Aleisha Balestri (Wilbur Wright Community College), Kelly Kristof (College of DuPage, Wilbur Wright Community College), and Cathy Oswald (National Louis University, Wilbur Wright Community College)

This panel will discuss the use of cohorts and similar learning communities to better support adjuncts, bridge the divide between full-time and part-time faculty, and deal with challenges particular to teaching First Year Composition. Cohorts will allow adjuncts the opportunity to interact with their peers, gain significant leadership experience, share ideas and solutions, and achieve focused Student Learning Outcomes. We will also discuss how such a structure can be created by adjuncts if not supported by their teaching institution.

 

Can You Cite Fake News? Improving Students’ Analysis with Legal Writing Tools (SRC 2025)

Elizabeth McGuan (College of DuPage)

Lawyers use a technique known by the acronym IRAC, which stands for Issue, Rule, Application, and Conclusion, in order to organize their analysis. After an explanation of the IRAC method, and a demonstration of its use by the Supreme Court in a landmark case, participants assume the roles of prosecutor, defense counsel, and jury in a hands-on exercise, applying IRAC to a hypothetical case—is there enough evidence to convict? The presentation concludes with suggestions on ways to modify IRAC to assist students in all disciplines to support a thesis statement with credible authority and perform a well-reasoned analysis.

Concurrent Session IV (2:45pm – 3:45pm)

Why Writing Essays is Still Okay and What to Do When It’s Not (SRC 3032)

John Hayward (Waubonsee Community College)

Every content area requires students to use and develop their writing ability. Discover useful instructional strategies and some engaging alternatives for student writing. This one-hour interactive workshop will re-invigorate your approach to teaching with proven strategies and engaging alternatives to traditional writing assignments, and will yield impressive, easy-to-assess results. Topics include why essays are still a valuable form of composition, survival tips for writers who struggle, where to publish student writing, alternatives to traditional essays, and how to assess without stress.

 

Reinforcing Media Literacy through Research, Source Evaluation, and Differentiating between Factual Information and “Fake News” (SRC 2032)

Jeannie Anderson (College of DuPage, Elgin Community College, Waubonsee Community College) and Jennifer Schlau (Elgin Community College)

In the advent of the “Fake News” era, it is imperative that students learn to differentiate between factual and biased news sources. Come learn how an adjunct faculty member and adjunct librarian partnered to create a series of writing assignments and research guide that encourages students to think critically about everyday news sources, synthesize news stories, differentiate between factual and biased information, and draw their own conclusions about the “real story.”

  

Anything but an Essay: Maintaining Traditions while Embracing the Tools of Tomorrow (SRC 3030)

Peter Kanetis (College of DuPage, Moraine Valley Community College) and Eric Tan (College of DuPage, Elmhurst College)

This session is designed to create a dialogue around our favorite teaching methods and the modern challenges our traditional pedagogies face.
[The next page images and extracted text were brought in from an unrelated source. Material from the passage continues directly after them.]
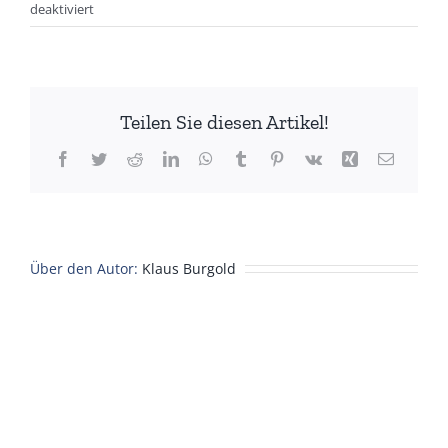
für
deaktiviert
Sitzung
/
Treffen
–
Teilen Sie diesen Artikel!
Gaststätte
Waldsee
Facebook
Twitter
Reddit
LinkedIn
WhatsApp
Tumblr
Pinterest
Vk
Xing
E-
Mail
Über den Autor:
Klaus Burgold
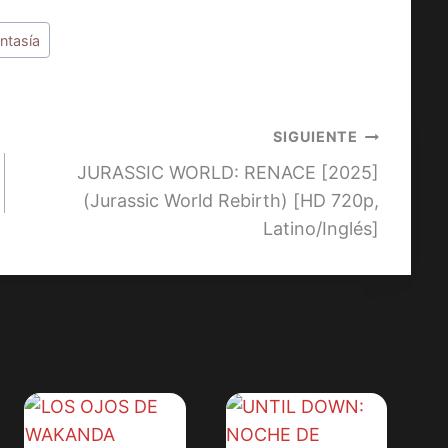
ntasía
SIGUIENTE
JURASSIC WORLD: RENACE [2025]
(Jurassic World Rebirth) [HD 720p,
Latino/Inglés]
Our goal is to explore some of the activities, methods, prompts, and projects that help stimulate student centered learning and tackle hands on experiences while holding true to our pedagogical expectations. We encourage all attendees to partake in the discussion, which will be recorded as an episode for the podcast, “Classroom Hacks”

 

Writing to Learn: Using Informal Writing to Increase Student Engagement, Critical Thinking and Comprehension (SRC 2025)

Patti Tylka (College of DuPage)

Writing-to-learn activities are short, informal, impromptu, low-stakes opportunities for students to engage in critical thinking and deepen their comprehension while they practice discipline-specific writing conventions.   Participants can use tablets, tablets, laptops, or paper to practice a variety of writing activities that can be easily adapted to any discipline. We will write individually and collaboratively, share and refine the writing, and discuss modifications and variations.